I looked at the issue with a fresh pair of eyes this morning and

indeed, you are partially correct, its not a power issue. ... but
neither is it a protocol problem.

I'm seeing a very reproducible case with ReadPipeAsyncTo() where,
issued multiple concurrent calls to this creates issues under OSX
10.10, but not 10.9

struct buf_s {
unsigned char *ptr;
int len; /* total size of allocation in ptr */
int readlen; /* bytes returned from readpipeasyncto() */
/// other buffer stats
};

I submit the buf->ptr and buf->len to ReadPipeAsyncTo() and pass the
buffer struct as the context. A fairly standard thing to do. My USB
interface is in the run loop so I get callbacks and timeouts as
expected.... Except that I've previously 'submitted' 8-16 of these
readPipeAsyncTO() calls concurrently (much like any driver would do
for usb bulk transfers, queue up a few).

I'm finding that after a small number of completions, the callbacks
only timeout (wire protocol to the hardware is perfect). Adjusting the
number of concurrent ReadPipeAsyncTo() calls varies the failure rate
dramatically.

I've always had an assumption that calls to ReadPipeAsyncTO() were
queued by iokit or the kernel, as a thin wrapper around a more
standard usb_bulk_transfer() type implementation. I'm starting to
doubt that now, or doubt thats how its intended to work in 10.10.

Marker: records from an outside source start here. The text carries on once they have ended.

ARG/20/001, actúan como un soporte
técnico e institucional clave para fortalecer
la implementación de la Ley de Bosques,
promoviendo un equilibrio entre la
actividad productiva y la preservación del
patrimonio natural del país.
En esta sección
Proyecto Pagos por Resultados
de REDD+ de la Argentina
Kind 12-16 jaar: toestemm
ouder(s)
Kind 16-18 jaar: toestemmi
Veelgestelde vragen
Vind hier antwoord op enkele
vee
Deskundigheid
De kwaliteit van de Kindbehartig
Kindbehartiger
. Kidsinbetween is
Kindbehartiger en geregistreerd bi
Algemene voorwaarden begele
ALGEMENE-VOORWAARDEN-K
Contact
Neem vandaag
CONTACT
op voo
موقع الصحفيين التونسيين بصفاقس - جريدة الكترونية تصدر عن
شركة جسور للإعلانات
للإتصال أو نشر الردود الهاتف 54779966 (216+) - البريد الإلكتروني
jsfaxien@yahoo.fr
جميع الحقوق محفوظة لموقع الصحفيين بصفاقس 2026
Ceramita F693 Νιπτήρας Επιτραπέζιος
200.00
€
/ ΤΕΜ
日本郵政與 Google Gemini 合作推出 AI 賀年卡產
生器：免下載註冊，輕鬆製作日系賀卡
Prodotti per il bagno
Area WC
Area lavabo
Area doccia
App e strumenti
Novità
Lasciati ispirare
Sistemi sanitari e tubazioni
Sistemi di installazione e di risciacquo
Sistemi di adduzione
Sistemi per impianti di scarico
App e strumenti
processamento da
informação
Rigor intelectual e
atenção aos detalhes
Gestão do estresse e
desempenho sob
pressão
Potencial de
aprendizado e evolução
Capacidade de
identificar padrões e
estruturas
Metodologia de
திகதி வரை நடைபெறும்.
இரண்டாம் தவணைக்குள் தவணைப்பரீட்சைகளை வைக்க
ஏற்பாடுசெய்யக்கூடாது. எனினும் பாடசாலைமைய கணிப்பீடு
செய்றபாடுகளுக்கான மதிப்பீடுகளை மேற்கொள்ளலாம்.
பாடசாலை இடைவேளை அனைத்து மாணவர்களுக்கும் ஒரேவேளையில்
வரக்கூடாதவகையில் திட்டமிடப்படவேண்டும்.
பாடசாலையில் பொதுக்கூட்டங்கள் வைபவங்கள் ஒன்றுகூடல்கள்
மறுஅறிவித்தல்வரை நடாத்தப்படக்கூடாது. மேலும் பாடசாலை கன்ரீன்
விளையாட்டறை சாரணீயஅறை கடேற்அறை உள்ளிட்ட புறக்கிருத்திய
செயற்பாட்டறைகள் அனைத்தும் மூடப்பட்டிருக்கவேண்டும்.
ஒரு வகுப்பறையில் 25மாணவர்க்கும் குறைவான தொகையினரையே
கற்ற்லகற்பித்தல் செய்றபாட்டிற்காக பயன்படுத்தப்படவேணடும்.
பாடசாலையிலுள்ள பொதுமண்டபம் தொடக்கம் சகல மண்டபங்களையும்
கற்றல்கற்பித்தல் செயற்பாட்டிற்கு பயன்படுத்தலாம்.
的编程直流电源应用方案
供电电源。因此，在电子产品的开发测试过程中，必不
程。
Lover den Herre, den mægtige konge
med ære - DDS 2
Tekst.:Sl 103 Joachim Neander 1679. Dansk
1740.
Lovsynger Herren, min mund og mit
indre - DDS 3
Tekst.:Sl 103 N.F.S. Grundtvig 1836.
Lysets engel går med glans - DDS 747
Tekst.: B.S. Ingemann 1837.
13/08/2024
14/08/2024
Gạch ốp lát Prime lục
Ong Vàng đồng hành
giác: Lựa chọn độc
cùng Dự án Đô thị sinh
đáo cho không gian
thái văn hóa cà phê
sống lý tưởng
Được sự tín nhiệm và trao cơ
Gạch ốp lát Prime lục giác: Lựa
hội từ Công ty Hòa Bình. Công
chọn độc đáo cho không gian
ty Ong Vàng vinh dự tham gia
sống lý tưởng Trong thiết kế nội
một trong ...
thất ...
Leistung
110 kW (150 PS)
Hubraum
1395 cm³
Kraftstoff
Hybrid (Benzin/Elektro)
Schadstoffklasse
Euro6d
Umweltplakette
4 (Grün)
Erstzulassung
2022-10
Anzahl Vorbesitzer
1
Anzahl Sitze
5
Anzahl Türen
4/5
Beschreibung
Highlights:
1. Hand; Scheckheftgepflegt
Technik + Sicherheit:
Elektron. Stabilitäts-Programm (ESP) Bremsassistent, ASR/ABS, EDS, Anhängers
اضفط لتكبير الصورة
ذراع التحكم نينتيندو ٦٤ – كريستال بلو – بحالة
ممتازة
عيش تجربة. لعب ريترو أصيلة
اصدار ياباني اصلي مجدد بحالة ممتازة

Also, interestingly, assuming I queue a large number of these (all
calls return success) and immediately abort the pipe, only a small
handful of those are returned to the completion handler, the rest
'disappear'. The also feels new and unexpected.

Something's going on inside ReadPipeAsyncTo() that's new to 10.10. Grrr.

Thanks again for your earlier comments.